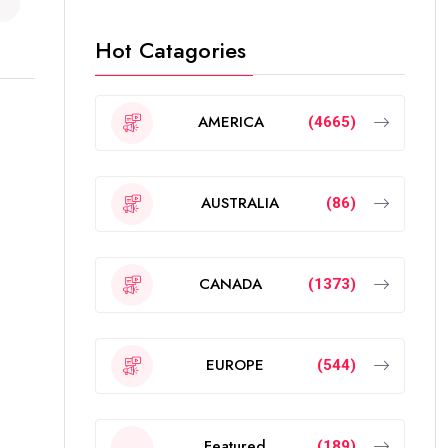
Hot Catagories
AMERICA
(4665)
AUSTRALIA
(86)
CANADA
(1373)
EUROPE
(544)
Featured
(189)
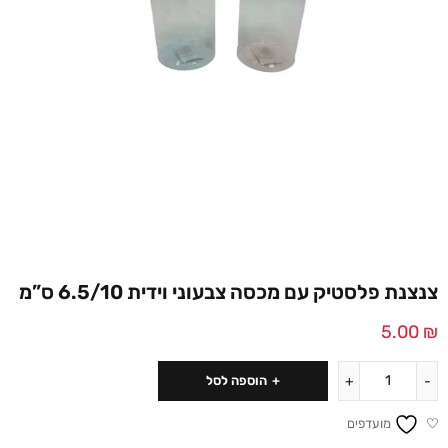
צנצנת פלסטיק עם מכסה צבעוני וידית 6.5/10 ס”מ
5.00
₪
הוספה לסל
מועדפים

§ **TASK DETAILS**: Return every line of text in the data above verbatim, omitting the pictures.

§ **EXPECTED ANSWER**:
Hot Catagories
AMERICA
(4665)
AUSTRALIA
(86)
CANADA
(1373)
EUROPE
(544)
Featured
(189)
צנצנת פלסטיק עם מכסה צבעוני וידית 6.5/10 ס”מ
5.00
₪
הוספה לסל
מועדפים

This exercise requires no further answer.